# Records shown:
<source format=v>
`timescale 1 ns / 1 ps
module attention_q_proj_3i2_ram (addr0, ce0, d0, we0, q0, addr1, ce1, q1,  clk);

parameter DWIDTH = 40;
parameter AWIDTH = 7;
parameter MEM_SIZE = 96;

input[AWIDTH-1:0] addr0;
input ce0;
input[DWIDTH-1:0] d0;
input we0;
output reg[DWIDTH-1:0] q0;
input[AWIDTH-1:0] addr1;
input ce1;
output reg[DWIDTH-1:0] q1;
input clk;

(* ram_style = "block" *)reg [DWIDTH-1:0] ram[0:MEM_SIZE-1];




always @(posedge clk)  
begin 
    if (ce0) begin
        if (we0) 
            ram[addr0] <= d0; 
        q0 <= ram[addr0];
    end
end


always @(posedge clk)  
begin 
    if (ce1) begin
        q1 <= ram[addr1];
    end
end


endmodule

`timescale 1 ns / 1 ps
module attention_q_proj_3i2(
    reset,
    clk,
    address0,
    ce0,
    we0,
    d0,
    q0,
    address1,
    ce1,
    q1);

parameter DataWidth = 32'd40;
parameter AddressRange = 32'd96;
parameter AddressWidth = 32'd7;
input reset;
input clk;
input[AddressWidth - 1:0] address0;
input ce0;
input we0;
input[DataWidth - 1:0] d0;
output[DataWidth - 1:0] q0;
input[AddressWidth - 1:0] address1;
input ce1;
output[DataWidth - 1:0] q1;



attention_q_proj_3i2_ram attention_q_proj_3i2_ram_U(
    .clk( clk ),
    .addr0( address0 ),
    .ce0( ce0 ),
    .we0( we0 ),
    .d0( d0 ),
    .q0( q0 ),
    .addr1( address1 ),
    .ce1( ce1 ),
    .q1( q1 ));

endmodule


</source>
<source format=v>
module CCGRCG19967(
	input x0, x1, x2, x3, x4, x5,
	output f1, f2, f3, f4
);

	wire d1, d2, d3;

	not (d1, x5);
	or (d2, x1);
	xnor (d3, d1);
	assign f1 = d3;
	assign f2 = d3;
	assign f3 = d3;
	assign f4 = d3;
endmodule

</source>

* * *

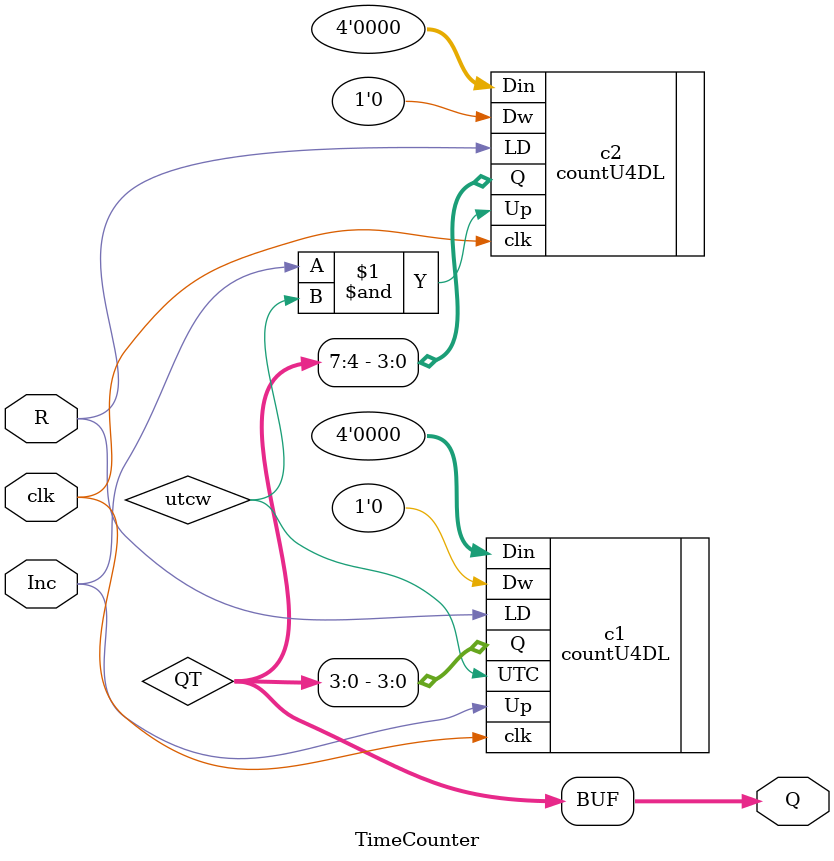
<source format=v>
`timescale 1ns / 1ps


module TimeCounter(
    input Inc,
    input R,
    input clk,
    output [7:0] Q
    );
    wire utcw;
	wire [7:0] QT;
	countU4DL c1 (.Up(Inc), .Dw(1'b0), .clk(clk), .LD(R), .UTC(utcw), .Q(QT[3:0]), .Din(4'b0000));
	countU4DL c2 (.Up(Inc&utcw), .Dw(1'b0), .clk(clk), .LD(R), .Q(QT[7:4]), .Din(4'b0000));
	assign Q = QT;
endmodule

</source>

--

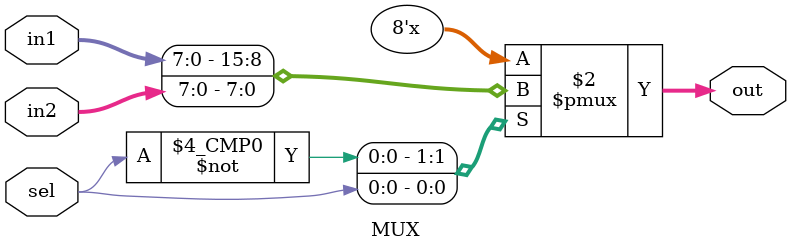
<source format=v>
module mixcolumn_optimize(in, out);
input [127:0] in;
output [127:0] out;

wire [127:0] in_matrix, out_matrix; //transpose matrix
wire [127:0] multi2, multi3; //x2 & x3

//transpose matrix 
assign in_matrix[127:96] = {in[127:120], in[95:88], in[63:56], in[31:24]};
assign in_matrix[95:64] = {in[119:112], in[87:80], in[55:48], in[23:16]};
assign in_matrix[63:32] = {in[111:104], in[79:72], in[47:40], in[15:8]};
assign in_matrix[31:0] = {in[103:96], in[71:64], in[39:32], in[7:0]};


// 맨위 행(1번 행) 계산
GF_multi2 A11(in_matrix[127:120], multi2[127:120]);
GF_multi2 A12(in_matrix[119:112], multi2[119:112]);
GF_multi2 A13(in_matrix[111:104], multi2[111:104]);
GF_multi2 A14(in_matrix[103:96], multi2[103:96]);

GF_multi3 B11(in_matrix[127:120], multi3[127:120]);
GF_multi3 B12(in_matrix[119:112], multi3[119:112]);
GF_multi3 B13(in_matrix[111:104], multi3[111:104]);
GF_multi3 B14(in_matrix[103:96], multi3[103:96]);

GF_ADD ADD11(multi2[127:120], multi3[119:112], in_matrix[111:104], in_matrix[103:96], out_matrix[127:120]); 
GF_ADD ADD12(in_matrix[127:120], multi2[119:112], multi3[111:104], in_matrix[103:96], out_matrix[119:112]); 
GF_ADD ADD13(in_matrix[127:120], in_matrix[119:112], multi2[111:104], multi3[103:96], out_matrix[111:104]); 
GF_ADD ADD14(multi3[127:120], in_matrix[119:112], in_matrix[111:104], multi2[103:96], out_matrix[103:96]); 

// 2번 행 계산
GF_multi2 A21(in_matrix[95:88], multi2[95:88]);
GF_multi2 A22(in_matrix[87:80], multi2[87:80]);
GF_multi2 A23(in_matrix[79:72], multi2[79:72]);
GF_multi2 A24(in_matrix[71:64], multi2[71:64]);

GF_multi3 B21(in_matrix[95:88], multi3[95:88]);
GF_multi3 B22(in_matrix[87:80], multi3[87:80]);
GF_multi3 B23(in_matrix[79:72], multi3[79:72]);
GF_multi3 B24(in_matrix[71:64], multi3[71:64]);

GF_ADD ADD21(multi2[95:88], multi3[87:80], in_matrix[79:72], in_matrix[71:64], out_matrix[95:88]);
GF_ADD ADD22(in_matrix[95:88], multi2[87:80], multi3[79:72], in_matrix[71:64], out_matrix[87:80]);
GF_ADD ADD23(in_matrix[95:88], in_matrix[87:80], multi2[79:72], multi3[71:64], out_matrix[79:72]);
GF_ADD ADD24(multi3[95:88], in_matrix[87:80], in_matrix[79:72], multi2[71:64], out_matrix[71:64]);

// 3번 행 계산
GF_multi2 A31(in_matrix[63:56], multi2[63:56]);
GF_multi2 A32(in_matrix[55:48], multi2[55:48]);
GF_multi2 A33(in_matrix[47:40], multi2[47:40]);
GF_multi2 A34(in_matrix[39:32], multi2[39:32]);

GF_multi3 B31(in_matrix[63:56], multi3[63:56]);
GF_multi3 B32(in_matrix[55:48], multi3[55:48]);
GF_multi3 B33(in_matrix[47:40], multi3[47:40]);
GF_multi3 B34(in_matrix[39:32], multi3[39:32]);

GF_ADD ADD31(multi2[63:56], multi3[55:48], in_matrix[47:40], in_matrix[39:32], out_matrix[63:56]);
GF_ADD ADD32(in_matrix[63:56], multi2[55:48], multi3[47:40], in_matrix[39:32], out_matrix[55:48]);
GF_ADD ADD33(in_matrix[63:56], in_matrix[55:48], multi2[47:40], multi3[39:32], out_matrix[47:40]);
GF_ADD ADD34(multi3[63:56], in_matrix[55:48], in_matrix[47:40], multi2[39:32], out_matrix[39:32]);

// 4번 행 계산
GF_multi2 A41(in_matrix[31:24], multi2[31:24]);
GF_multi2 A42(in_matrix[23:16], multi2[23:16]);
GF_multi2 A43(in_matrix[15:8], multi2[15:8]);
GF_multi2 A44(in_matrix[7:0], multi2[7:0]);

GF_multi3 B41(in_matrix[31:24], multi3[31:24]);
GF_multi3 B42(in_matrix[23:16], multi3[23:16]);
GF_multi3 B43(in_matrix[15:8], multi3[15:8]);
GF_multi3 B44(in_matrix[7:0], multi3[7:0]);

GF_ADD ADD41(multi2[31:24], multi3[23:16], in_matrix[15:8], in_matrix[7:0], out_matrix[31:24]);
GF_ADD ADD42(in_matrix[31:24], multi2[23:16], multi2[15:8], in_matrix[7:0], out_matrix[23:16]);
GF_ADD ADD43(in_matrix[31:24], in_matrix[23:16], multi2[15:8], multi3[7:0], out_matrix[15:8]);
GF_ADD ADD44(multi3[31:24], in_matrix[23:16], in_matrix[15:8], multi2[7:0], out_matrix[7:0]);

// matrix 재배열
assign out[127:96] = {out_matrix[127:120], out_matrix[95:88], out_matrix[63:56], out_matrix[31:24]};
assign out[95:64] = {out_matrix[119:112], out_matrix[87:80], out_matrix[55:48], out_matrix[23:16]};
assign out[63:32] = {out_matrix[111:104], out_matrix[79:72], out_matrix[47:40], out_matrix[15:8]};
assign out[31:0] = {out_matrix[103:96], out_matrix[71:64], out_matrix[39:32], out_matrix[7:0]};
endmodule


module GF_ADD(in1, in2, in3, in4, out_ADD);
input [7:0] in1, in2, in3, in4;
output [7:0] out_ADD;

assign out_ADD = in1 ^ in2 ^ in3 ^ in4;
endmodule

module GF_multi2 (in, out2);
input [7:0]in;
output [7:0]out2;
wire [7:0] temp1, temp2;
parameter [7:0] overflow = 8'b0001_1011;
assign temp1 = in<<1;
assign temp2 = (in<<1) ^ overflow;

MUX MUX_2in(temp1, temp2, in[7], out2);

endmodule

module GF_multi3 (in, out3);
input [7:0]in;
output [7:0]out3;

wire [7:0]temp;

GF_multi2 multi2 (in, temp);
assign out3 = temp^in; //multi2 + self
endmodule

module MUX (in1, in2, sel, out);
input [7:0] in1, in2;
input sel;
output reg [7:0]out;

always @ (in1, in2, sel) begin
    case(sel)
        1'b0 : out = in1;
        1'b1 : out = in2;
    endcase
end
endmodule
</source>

# Required work:
Of all the entries above, repeat only the lines from the line that has "GF_multi2 A21(in_matrix[95:88], multi2[95:88]);" to the line that has "GF_multi3 B24(in_matrix[71:64], multi3[71:64]);", both lines included, exactly.

# Task response:
GF_multi2 A21(in_matrix[95:88], multi2[95:88]);
GF_multi2 A22(in_matrix[87:80], multi2[87:80]);
GF_multi2 A23(in_matrix[79:72], multi2[79:72]);
GF_multi2 A24(in_matrix[71:64], multi2[71:64]);

GF_multi3 B21(in_matrix[95:88], multi3[95:88]);
GF_multi3 B22(in_matrix[87:80], multi3[87:80]);
GF_multi3 B23(in_matrix[79:72], multi3[79:72]);
GF_multi3 B24(in_matrix[71:64], multi3[71:64]);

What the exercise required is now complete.